Описать слезы радости, крупные, как горошины, катившиеся по щекам Епифана и бесследно исчезающие в его кудлатой бороде, не смог бы никто. Но достаточно было увидеть, как ласково и бережно, едва касаясь, будто в страхе, что перед ним видение, могущее исчезнуть от неосторожного грубого прикосновения, гладил он корявыми ручищами хрупкую Дубраву, чтобы понять, как глубока была его любовь к сестре. А Константин, любуясь со стороны этой бурной радостью, про себя отметил, как все-таки удивительно устроен мир, коли в одной семье родились два совершенно разных ребенка: огромный бугай Епифан и это хрупкое, гибкое, тоненькое, как веточка ивы, создание.
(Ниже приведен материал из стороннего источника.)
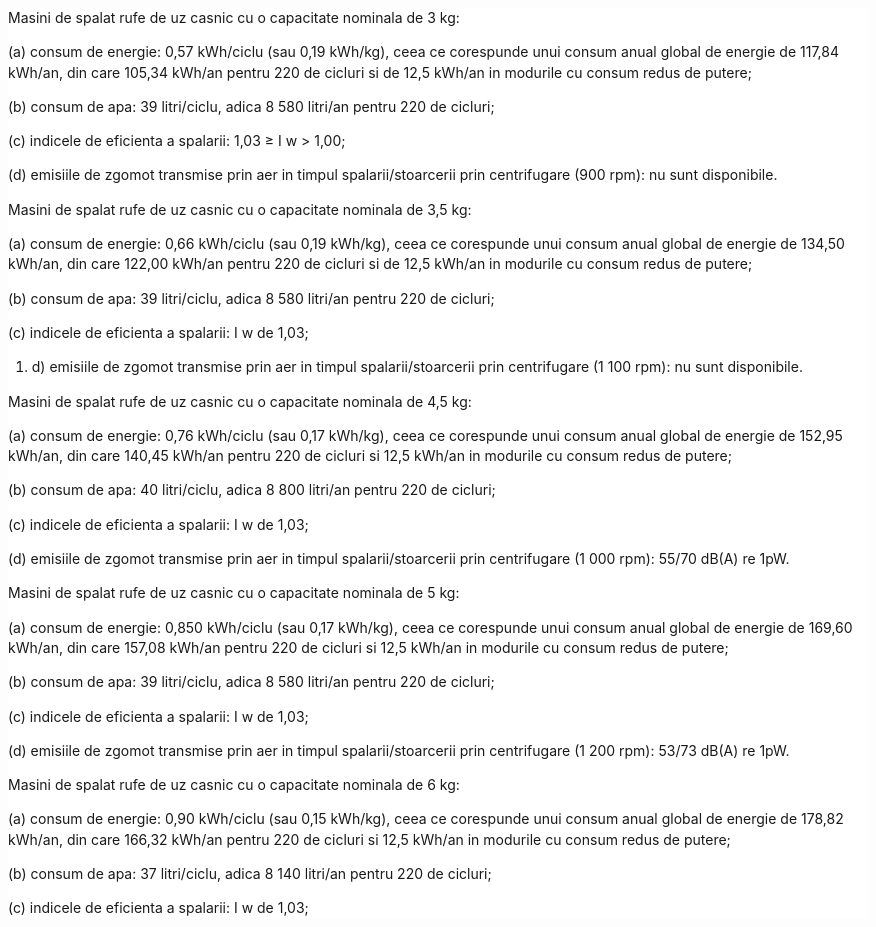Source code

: Masini de spalat rufe de uz casnic cu o capacitate nominala de 3 kg:

(a) consum de energie: 0,57 kWh/ciclu (sau 0,19 kWh/kg), ceea ce corespunde unui consum anual global de energie de 117,84 kWh/an, din care 105,34 kWh/an pentru 220 de cicluri si de 12,5 kWh/an in modurile cu consum redus de putere;

(b) consum de apa: 39 litri/ciclu, adica 8 580 litri/an pentru 220 de cicluri;

(c) indicele de eficienta a spalarii: 1,03 ≥ I w > 1,00;

(d) emisiile de zgomot transmise prin aer in timpul spalarii/stoarcerii prin centrifugare (900 rpm): nu sunt disponibile.

Masini de spalat rufe de uz casnic cu o capacitate nominala de 3,5 kg:

(a) consum de energie: 0,66 kWh/ciclu (sau 0,19 kWh/kg), ceea ce corespunde unui consum anual global de energie de 134,50 kWh/an, din care 122,00 kWh/an pentru 220 de cicluri si de 12,5 kWh/an in modurile cu consum redus de putere;

(b) consum de apa: 39 litri/ciclu, adica 8 580 litri/an pentru 220 de cicluri;

(c) indicele de eficienta a spalarii: I w de 1,03;

1. d) emisiile de zgomot transmise prin aer in timpul spalarii/stoarcerii prin centrifugare (1 100 rpm): nu sunt disponibile.

Masini de spalat rufe de uz casnic cu o capacitate nominala de 4,5 kg:

(a) consum de energie: 0,76 kWh/ciclu (sau 0,17 kWh/kg), ceea ce corespunde unui consum anual global de energie de 152,95 kWh/an, din care 140,45 kWh/an pentru 220 de cicluri si 12,5 kWh/an in modurile cu consum redus de putere;

(b) consum de apa: 40 litri/ciclu, adica 8 800 litri/an pentru 220 de cicluri;

(c) indicele de eficienta a spalarii: I w de 1,03;

(d) emisiile de zgomot transmise prin aer in timpul spalarii/stoarcerii prin centrifugare (1 000 rpm): 55/70 dB(A) re 1pW.

Masini de spalat rufe de uz casnic cu o capacitate nominala de 5 kg:

(a) consum de energie: 0,850 kWh/ciclu (sau 0,17 kWh/kg), ceea ce corespunde unui consum anual global de energie de 169,60 kWh/an, din care 157,08 kWh/an pentru 220 de cicluri si 12,5 kWh/an in modurile cu consum redus de putere;

(b) consum de apa: 39 litri/ciclu, adica 8 580 litri/an pentru 220 de cicluri;

(c) indicele de eficienta a spalarii: I w de 1,03;

(d) emisiile de zgomot transmise prin aer in timpul spalarii/stoarcerii prin centrifugare (1 200 rpm): 53/73 dB(A) re 1pW.

Masini de spalat rufe de uz casnic cu o capacitate nominala de 6 kg:

(a) consum de energie: 0,90 kWh/ciclu (sau 0,15 kWh/kg), ceea ce corespunde unui consum anual global de energie de 178,82 kWh/an, din care 166,32 kWh/an pentru 220 de cicluri si 12,5 kWh/an in modurile cu consum redus de putere;

(b) consum de apa: 37 litri/ciclu, adica 8 140 litri/an pentru 220 de cicluri;

(c) indicele de eficienta a spalarii: I w de 1,03;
Сказать, что она была красива, пожалуй, было бы не совсем верно, но все лицо ее выглядело настолько одухотворенным, наполненным каким-то неземным светом, что, как правило, тот, кто ею любовался, не испытывал совершенно никаких плотских чувств. Хотя, зачарованный светящейся душой, зримой глазу и чистой как родник, он все равно был бы не в силах отвести глаз.
Славка впервые увидел ее буквально через полчаса после встречи с братом. Дубрава продолжала еще сидеть на коленях Епифана, одной рукой нежно обнимала его за шею, другой робко, ласково гладила его бороду, которая — о чудо! — впервые имела вид причесанный и ухоженный. Обычно бойкий спецназовец застыл, как соляной столб, и лишь спустя пару минут, очнувшись благодаря стоящему рядом Миньке, который принялся нетерпеливо дергать за Славкин рукав, наконец пришел в себя и хриплым шепотом выдавил:
— Да с нее только иконы рисовать.
— С кого? — не понял поначалу Минька, но, даже разглядев, куда уставился его старший товарищ, остался равнодушен, заметив из вежливости: — Да, красивая, — и ляпнул: — Из нее Мария Магдалина хорошо получилась бы, да? — И выжидающе уставился на Славку. Тот весь побагровел от такого сравнения, но сдержался и только буркнул с глубокой обидой в голосе:
— Дурак. Сам ты… — И, не желая больше говорить, только махнул рукой, поднимаясь к князю на крыльцо, чтобы попрощаться перед отъездом на ратную учебу.
— А чего я сказал-то? — возмутился Минька, но, заметив, что Вячеслав обиделся на его безобидное замечание так сильно, что даже не хочет с ним разговаривать, пошел на попятную: — Я же ничего такого не хотел. Ты что? Просто я из Библии одно ее имя и знаю, — он сделал паузу, но, не услышав ответа, тут же продолжил виновато: — А она что — некрасивая?
— Ты что — дурной? Разуй глаза-то — это ж краса неземная.
— Да я не про нее, — досадливо отмахнулся Минька. — Я про Магдалину.